Joost has announced that it is going to allow third-party developers to add Flash widgets to its video player soon. The Joost Labs blog this week previewed a widget that adds keyword-based Twitter search results to a video. Joost wants to eventually release a widget API that will expose some of the underlying video’s metadata and make it possible to integrate these widgets within the Joost Flash player.
This isn’t the first time Joost is toying with widgets. The company’s P2P-based video application also featured a widget API, but few wanted to develop for a player that had no user base. However, Joost has clearly been thinking about how to make widgets work in the past few years, and some of these ideas could lead to interesting results.
The Twitter widget demonstrated on the Joost blog seems like a nice gimmick, but not really groundbreaking. So why does Joost Chief Creative Officer Henrik Werdelin herald this as the birth of “open-source TV?” Werdelin writes on his blog that the upcoming API will allow users to “create any cool interactive active [sic] TV application on top of any of the shows on Joost.”
Part of that excitement is clearly rooted in the fact that the folks at Joost have spent a lot of time thinking about how to use metadata as part of the Joost viewing experience. Company developers already hinted at the possibility of “timestamped tagging, commenting, annotation” all the way back in the spring of 2007.

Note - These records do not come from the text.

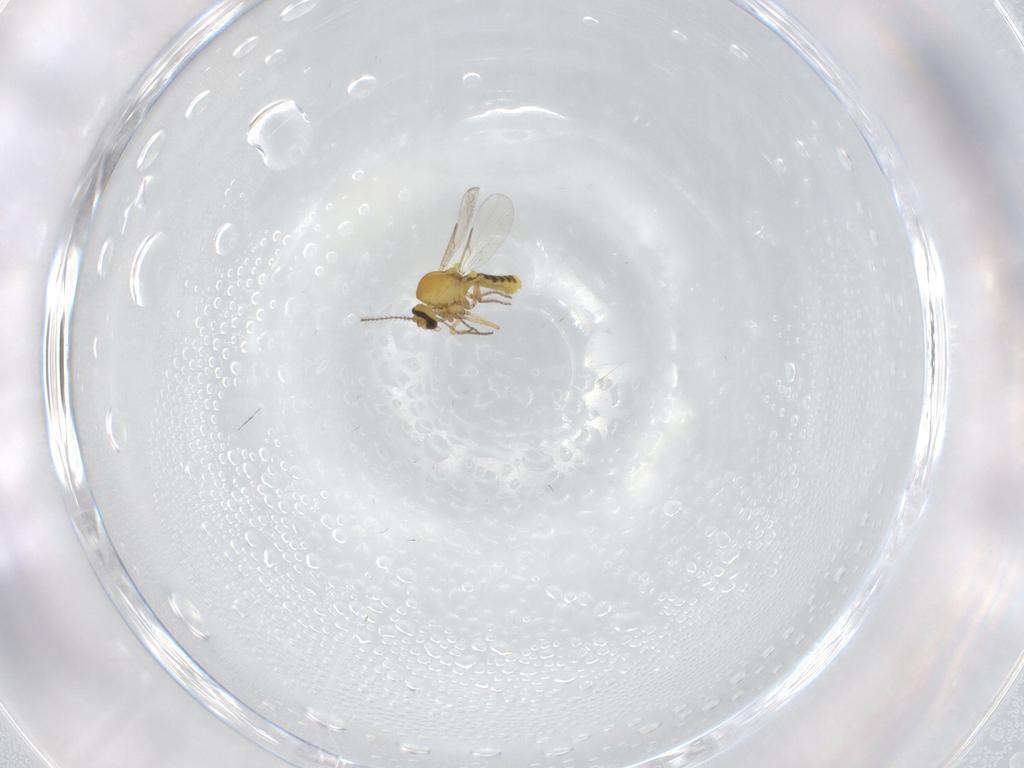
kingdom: Animalia
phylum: Arthropoda
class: Insecta
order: Diptera
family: Ceratopogonidae
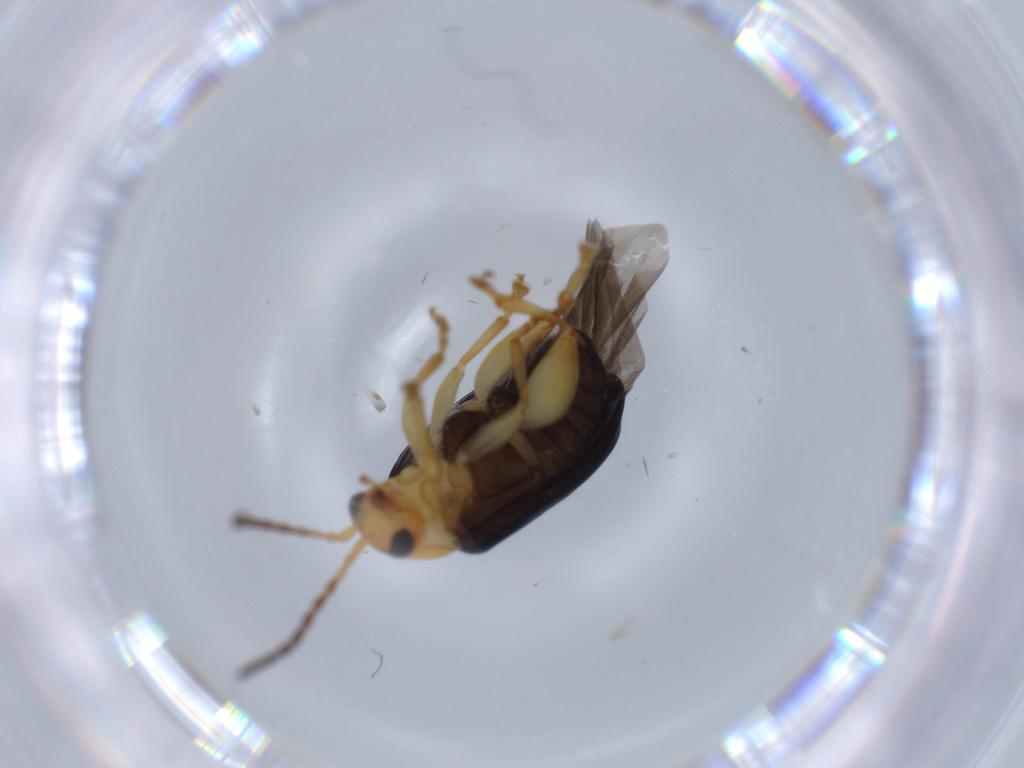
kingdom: Animalia
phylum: Arthropoda
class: Insecta
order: Coleoptera
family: Chrysomelidae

Fast-forward two years. The app is gone; Joost is all web-based and Flash-only. However, Joost’s new widget API will give developers access to things like the title and description of the video as well as the current time in the video. That means a widget will be able to know what scene a user is watching, and developers could add widgets that make it possible to add content-specific comments and share them with other viewers.
Granted, some of these things have already been done. Viddler, for example, allows users to add time-specific tags to its videos, and sites like Tubepopper make it possible to add text to third-party videos. Joost’s API, however, will allow a much more direct interaction with the actual video, to the point where widgets will be able to stop and restart a clip. One could easily think of a widget that makes it possible to add an episode guide to a TV show like Lost, pausing at key scenes and explaining references to past episodes with content added by the community.
Of course, Joost doesn’t have Lost, or barely any other popular TV show for that matter. Judging from the site’s activity stream, the most popular clips on Joost seem to be music videos and anime episodes. We’ll have to wait and see whether that inspires developers to come up with any exciting, new widgets this time around.